The stars do not predict or dictate; they reflect. Humans are responsible for assigning meaning to and finding the patterns in the stars. The practice and the prevalence of astrology comes from the legacies of human beings built upon the legacies of other human beings. Astrology is astronomy and anthropology and polytheism and geometry and philosophy and political science, all at once. Astrology is all the legacies of all the humans who have contributed to it by pointing out the synchronicities between celestial arrangements and earthly happenings.
When my mom was in school for her Associate’s degree, she took a psychology class and I remember her explaining to me the concept “correlation is not causation.” I did not anticipate that decades later, that concept would inform my astrological practice the way it does. Correlation is not causation, but it doesn’t mean correlation has no value or nothing to teach us. That's where astrology comes in. If celestial arrangements always correlate to certain earthly events, it doesn’t mean one is causing the other to happen. but there’s a relationship there that cannot be denied or overlooked. That correlation can indeed be used to predict future events, even though we know celestial arrangements aren’t the cause of these events.

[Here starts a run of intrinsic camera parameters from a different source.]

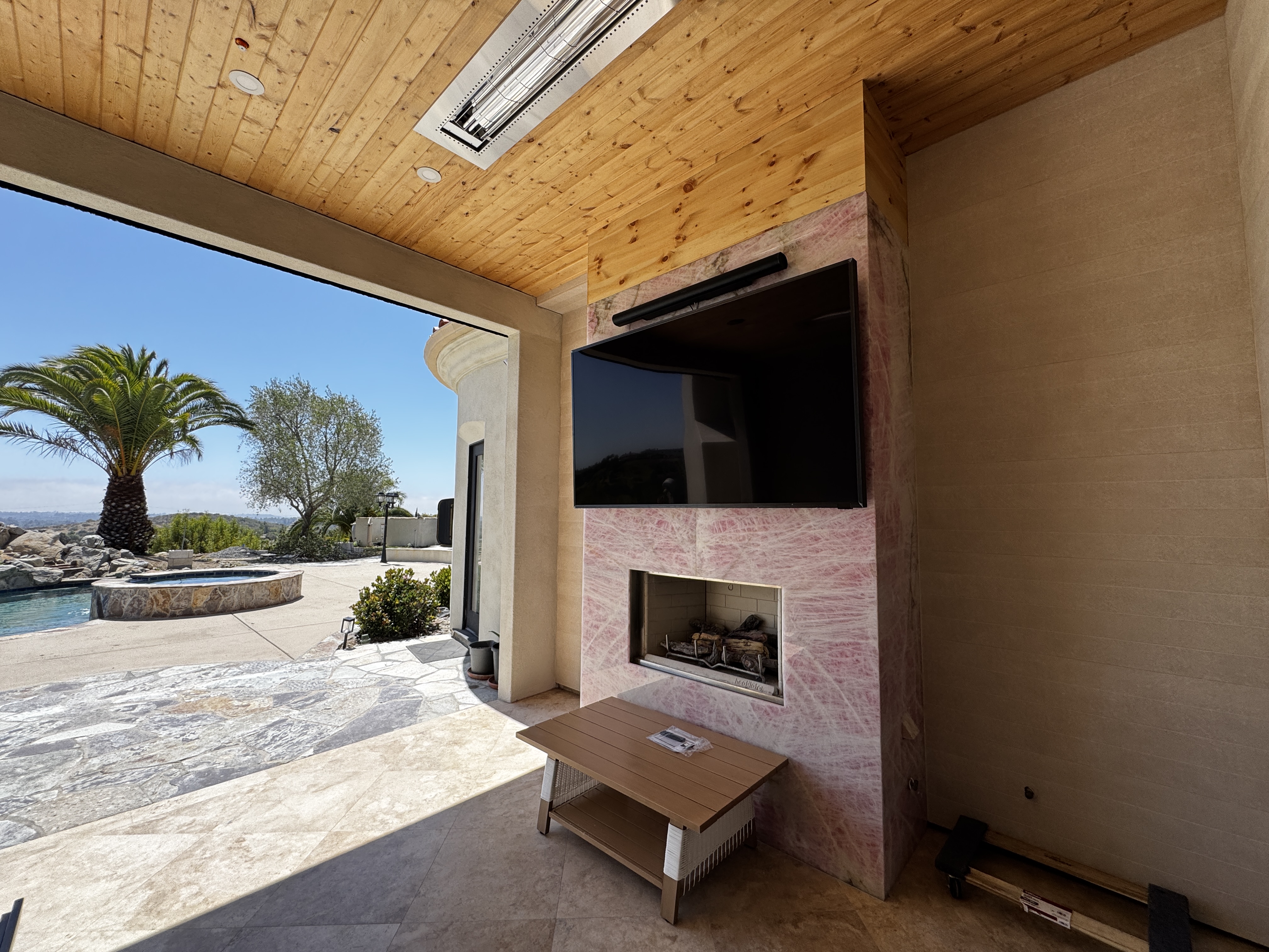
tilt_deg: +4.0
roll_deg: -0.4
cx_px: 634
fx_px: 513
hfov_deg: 102.1
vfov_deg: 85.7
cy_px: 476
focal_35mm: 14
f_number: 2.2
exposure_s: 1/831
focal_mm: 2.22
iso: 40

Humans are meaning-making, pattern-seeking creatures. This is just what we do. And I get to do it amongst some of the most incredible humans I’ve ever met. Astrologers are my people. There’s so many perspectives, so many lived experiences, so many areas of expertise that my fellow astrologers bring to this field of study and make it into such a rich, breathing, living tapestry of time. Some of my closest friendships are with astrologers. We speak each other’s language. We sign up for each other’s workshops. We subscribe to each other’s newsletters. We engage each other in debate. Sometimes we don’t like each other, but the fact remains that I haven’t felt kinship like this since Community got canceled, and I need that in my life. Astrology gives me that and then some.

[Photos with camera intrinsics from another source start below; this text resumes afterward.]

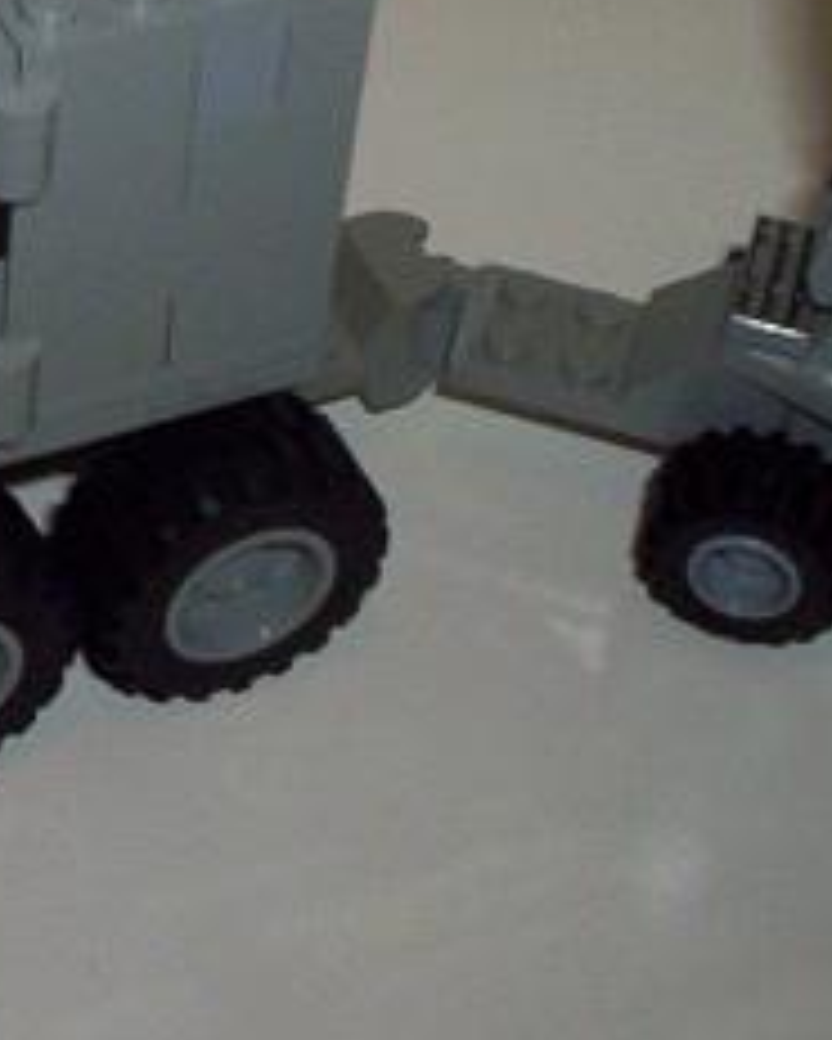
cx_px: -110
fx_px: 3076
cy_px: 263
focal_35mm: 100
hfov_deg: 15.0
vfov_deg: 19.0
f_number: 4.5
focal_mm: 4.99
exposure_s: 1/60
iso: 140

Pre-Saturn return, if you would have told me that I would forsake all traditional employment for doing astrology (and providing services to astrologers), I honestly… would’ve believed you. I mean, is it that much of a surprise? Look at me. This is exactly what I’m supposed to be doing with my life—that, and having babies. How rare and precious it is to be called to something that you can also support your life with. I will never take it for granted.